Вершинский (берет ее руку). Я все-таки желаю думать, что это у вас детство, глупости; что вы станете, наконец, благоразумнее. Я жду, жду этой минуты и терплю, поймите меня — терплю, следовательно я неравнодушен к вам, я даже страдаю! Но верю, верю, что эта минута придет.
Варя (вырывая руку). Пустите меня!
Вершинский. Мы с вами еще поговорим сегодня.
Варя. Хорошо, хорошо. Вот идет Марья Петровна, оставьте меня; мне с ней поговорить нужно, у нас секреты.

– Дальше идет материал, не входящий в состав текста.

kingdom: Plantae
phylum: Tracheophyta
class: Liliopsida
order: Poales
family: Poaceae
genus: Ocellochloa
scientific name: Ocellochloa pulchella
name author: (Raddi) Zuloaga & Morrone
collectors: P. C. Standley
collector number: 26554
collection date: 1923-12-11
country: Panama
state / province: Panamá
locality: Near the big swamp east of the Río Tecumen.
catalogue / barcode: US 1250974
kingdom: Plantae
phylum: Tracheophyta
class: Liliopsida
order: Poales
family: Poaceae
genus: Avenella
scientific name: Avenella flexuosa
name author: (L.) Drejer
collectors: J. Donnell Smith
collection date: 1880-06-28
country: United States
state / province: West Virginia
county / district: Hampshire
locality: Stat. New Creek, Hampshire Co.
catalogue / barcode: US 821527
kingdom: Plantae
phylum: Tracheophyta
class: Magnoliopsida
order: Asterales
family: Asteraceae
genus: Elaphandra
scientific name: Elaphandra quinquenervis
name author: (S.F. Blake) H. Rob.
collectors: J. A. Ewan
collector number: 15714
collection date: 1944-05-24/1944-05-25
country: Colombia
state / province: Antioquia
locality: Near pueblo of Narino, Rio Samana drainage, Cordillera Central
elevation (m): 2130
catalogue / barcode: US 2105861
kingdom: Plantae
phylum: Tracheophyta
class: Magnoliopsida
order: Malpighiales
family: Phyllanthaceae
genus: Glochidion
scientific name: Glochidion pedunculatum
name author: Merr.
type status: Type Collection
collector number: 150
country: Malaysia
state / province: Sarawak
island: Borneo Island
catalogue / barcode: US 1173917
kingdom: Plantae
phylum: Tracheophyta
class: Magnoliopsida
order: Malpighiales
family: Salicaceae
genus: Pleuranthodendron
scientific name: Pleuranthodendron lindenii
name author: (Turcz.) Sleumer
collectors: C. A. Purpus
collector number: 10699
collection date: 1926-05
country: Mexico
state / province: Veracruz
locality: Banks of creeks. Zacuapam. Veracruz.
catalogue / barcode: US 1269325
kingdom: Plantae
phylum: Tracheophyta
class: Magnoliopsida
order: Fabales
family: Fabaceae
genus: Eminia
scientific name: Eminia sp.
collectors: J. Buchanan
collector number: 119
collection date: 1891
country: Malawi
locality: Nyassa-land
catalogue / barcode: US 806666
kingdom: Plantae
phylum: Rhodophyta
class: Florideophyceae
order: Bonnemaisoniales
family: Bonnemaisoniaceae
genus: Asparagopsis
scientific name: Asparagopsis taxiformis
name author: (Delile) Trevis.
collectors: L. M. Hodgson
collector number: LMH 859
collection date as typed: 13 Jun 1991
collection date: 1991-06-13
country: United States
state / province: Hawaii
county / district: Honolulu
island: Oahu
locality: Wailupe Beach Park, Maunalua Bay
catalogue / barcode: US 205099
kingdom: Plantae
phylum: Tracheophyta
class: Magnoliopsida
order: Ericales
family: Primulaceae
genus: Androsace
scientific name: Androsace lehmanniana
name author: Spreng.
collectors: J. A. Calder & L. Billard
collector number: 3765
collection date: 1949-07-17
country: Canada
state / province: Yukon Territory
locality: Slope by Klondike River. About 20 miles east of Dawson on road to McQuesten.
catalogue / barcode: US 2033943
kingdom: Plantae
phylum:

Вершинский. Хорошо, я вас слушаюсь. (Уходит налево.)
Варя (вслед ему). Дальше, дальше уходите, еще дальше!
Бежит направо; навстречу ей Ашметьев и Марья Петровна.
Варя, Ашметьев, Марья Петровна.
Ашметьев (пораженный). Что это?.. Кто это?
Марья Петровна. Ты не узнал ее? Это наша Варя, дочь Кирилла Максимыча. Ашметьев. Вы? Я не нахожу слов… вы очаровательны… да, именно очаровательны… другого ничего сказать нельзя. (Протягивая руки.) Ну, как же вас?.. Варвара… Варвара Кирилловна… ведь теперь уж нельзя по-старому… Нельзя ни обходиться с вами по-старому, ни называть вас по-старому.
Марья Петровна. Нет, пожалуйста, и обходись с ней по-старому, и называй ее по-старому: Варей, Варюшкой.
Ашметьев. Вы позволите?
Варя (потупясь). Называйте!
Ашметьев (Марье Петровне). Только с условием, чтоб уж всё по-старому, чтобы я был по-прежнему — милый, хороший, и чтобы она мне говорила «ты».
Марья Петровна. Слышишь, Варя?
Варя. Пожалуй.
Ашметьев. Не узнаю, не узнаю.
Варя. Я только выросла, а я все такая же…
Ашметьев. Да, молодое растет, а старое стареется. Но у старости есть право, есть привилегия, и я ими воспользуюсь. (Целует Варю.)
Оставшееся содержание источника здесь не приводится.